# Thread: Intgration again - Trig Sub

1. ## Intgration again - Trig Sub

solve:

$\displaystyle \int \frac{dx}{x^2 (\sqrt{x^2+1})}$

I use these trig subs:

$\displaystyle x=tan\theta$
$\displaystyle dx=sec^2 \theta \\d\theta$

after substituting and simplifying I end up here:

$\displaystyle \int \frac{sec\theta}{tan^2\theta} \\d\theta$

Any help in getting "unstuck" would be appreciated!

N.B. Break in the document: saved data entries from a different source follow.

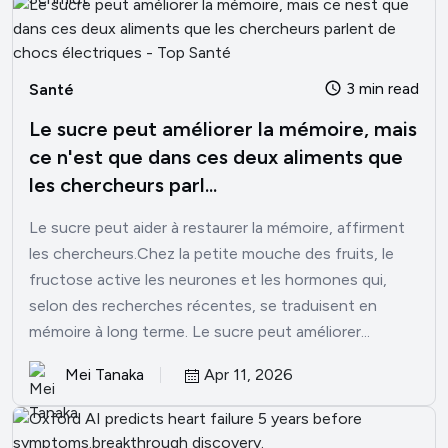
3 min read
Santé
Le sucre peut améliorer la mémoire, mais
ce n'est que dans ces deux aliments que
les chercheurs parl...
Le sucre peut aider à restaurer la mémoire, affirment
les chercheurs.Chez la petite mouche des fruits, le
fructose active les neurones et les hormones qui,
selon des recherches récentes, se traduisent en
mémoire à long terme. Le sucre peut améliorer...
Mei Tanaka
Apr 11, 2026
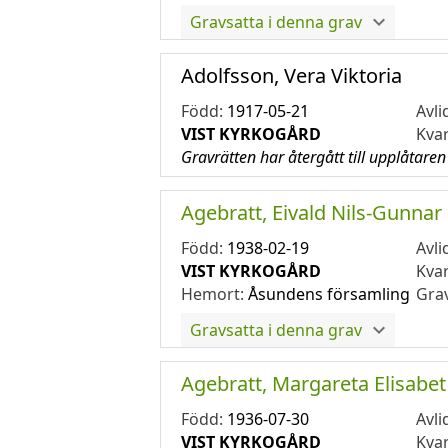
Gravsatta i denna grav
Adolfsson, Vera Viktoria
Född:
1917-05-21
Avli
VIST KYRKOGÅRD
Kva
Gravrätten har återgått till upplåtaren
Agebratt, Eivald Nils-Gunnar
Född:
1938-02-19
Avli
VIST KYRKOGÅRD
Kva
Hemort:
Åsundens församling
Gra
Gravsatta i denna grav
Agebratt, Margareta Elisabet
Född:
1936-07-30
Avli
VIST KYRKOGÅRD
Kva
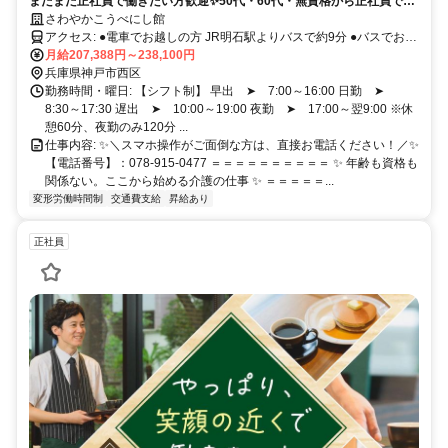
まだまだ正社員で働きたい方歓迎✨50代・60代・無資格から正社員で長
く働ける介護の職場！
さわやかこうべにし館
アクセス: ●電車でお越しの方 JR明石駅よりバスで約9分 ●バスでお越
しの方 ヴェルデ玉津バス停より徒歩約2分 ════════════ ▶
月給207,388円～238,100円
車・バイク通勤OK（無料駐車場あり） ※ガソリン代支給（距離40キ
兵庫県神戸市西区
ロで最大2万円） ▶交通費実費支給（上限20,000円／月）
勤務時間・曜日: 【シフト制】 早出 ➤ 7:00～16:00 日勤 ➤
8:30～17:30 遅出 ➤ 10:00～19:00 夜勤 ➤ 17:00～翌9:00 ※休
憩60分、夜勤のみ120分 ...
仕事内容: ✨＼スマホ操作がご面倒な方は、直接お電話ください！／✨
【電話番号】：078-915-0477 ＝＝＝＝＝＝＝＝＝＝ ✨ 年齢も資格も
関係ない。ここから始める介護の仕事 ✨ ＝＝＝＝＝...
変形労働時間制
交通費支給
昇給あり
正社員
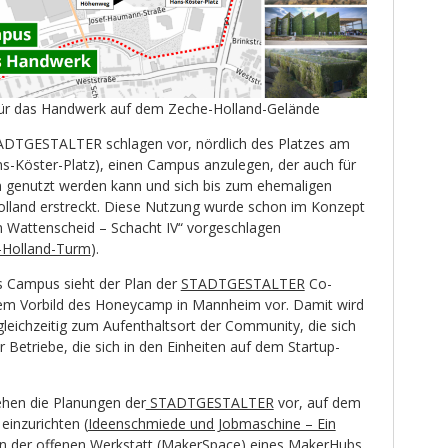
ür das Handwerk auf dem Zeche-Holland-Gelände
DTGESTALTER schlagen vor, nördlich des Platzes am
-Köster-Platz), einen Campus anzulegen, der auch für
n genutzt werden kann und sich bis zum ehemaligen
lland erstreckt. Diese Nutzung wurde schon im Konzept
 in Wattenscheid – Schacht IV“ vorgeschlagen
-Holland-Turm
).
 Campus sieht der Plan der
STADTGESTALTER
Co-
em Vorbild des Honeycamp in Mannheim vor. Damit wird
eichzeitig zum Aufenthaltsort der Community, die sich
 Betriebe, die sich in den Einheiten auf dem Startup-
ehen die Planungen der
STADTGESTALTER
vor, auf dem
inzurichten (
Ideenschmiede und Jobmaschine – Ein
 In der offenen Werkstatt (MakerSpace) eines MakerHubs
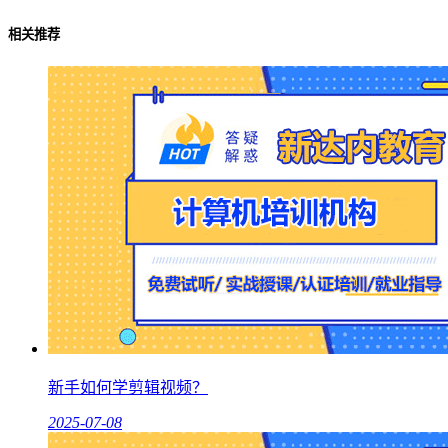
相关推荐
新手如何学剪辑视频？
2025-07-08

2. Originally Posted by Got5onIt
solve:

$\displaystyle \int \frac{dx}{x^2 (\sqrt{x^2+1})}$
Define $\displaystyle x=\frac1u,$ so the integral becomes to

$\displaystyle -\int\frac u{\sqrt{1+u^2}}\,du=-\sqrt{1+u^2}+k.$

Back substitute and you're done.

3. Thanks Kriz for the help!

I can't understand how $\displaystyle x=\frac{1}{u}$ substitutes into the denominator of the original integral and give you $\displaystyle \sqrt{1+u^2}$? Why is it not $\displaystyle \sqrt{1+((\frac{1}{u})^2)}$ ?

4. Trig sub works well with this one. You have the correct integral in terms of trig functions.

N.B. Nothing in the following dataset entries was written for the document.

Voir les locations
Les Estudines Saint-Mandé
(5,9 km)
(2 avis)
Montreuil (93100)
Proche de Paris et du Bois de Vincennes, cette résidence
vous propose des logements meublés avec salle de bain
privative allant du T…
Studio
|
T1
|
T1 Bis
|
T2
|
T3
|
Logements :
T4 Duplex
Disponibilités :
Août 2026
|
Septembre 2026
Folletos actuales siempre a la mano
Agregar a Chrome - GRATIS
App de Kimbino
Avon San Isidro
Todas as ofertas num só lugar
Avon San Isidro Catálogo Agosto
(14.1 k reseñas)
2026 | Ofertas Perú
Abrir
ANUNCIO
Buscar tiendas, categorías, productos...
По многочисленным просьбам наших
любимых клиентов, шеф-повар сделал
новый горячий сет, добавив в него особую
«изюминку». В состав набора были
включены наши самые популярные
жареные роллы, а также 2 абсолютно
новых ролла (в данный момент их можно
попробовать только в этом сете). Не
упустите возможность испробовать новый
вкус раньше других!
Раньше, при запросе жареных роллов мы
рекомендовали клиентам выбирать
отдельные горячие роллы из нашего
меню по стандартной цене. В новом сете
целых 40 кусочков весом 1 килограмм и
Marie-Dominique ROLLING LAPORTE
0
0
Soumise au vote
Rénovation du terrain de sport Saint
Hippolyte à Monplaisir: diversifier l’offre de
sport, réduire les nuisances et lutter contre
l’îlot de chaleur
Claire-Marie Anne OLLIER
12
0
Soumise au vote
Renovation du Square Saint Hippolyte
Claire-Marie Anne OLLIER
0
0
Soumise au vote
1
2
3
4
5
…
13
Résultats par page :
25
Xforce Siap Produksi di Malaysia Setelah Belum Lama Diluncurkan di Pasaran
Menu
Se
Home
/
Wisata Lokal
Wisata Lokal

I will use x instead of theta for less typing.

$\displaystyle \int\frac{sec{\theta}}{tan^{2}{\theta}}d{\theta}$

Rewrite as $\displaystyle \int{csc(x)cot(x)}dx$

Let $\displaystyle u=csc(x), \;\ du=-csc(x)cot(x)dx$

That gives the easiest of integrals:

$\displaystyle -\int{du}$

$\displaystyle -u$

$\displaystyle \boxed{-csc(x)}$

5. Thanks Galactus! I was hoping the fraction could be rewritten in some other trig form. I did not know it was cscXcotX. Where can I find a reference for trig subs?

Originally Posted by galactus
Trig sub works well with this one. You have the correct integral in terms of trig functions.

I will use x instead of theta for less typing.

$\displaystyle \int\frac{sec{\theta}}{tan^{2}{\theta}}d{\theta}$

Rewrite as $\displaystyle \int{csc(x)cot(x)}dx$

Let $\displaystyle u=csc(x), \;\ du=-csc(x)cot(x)dx$

That gives the easiest of integrals:

$\displaystyle -\int{du}$

$\displaystyle -u$

$\displaystyle \boxed{-csc(x)}$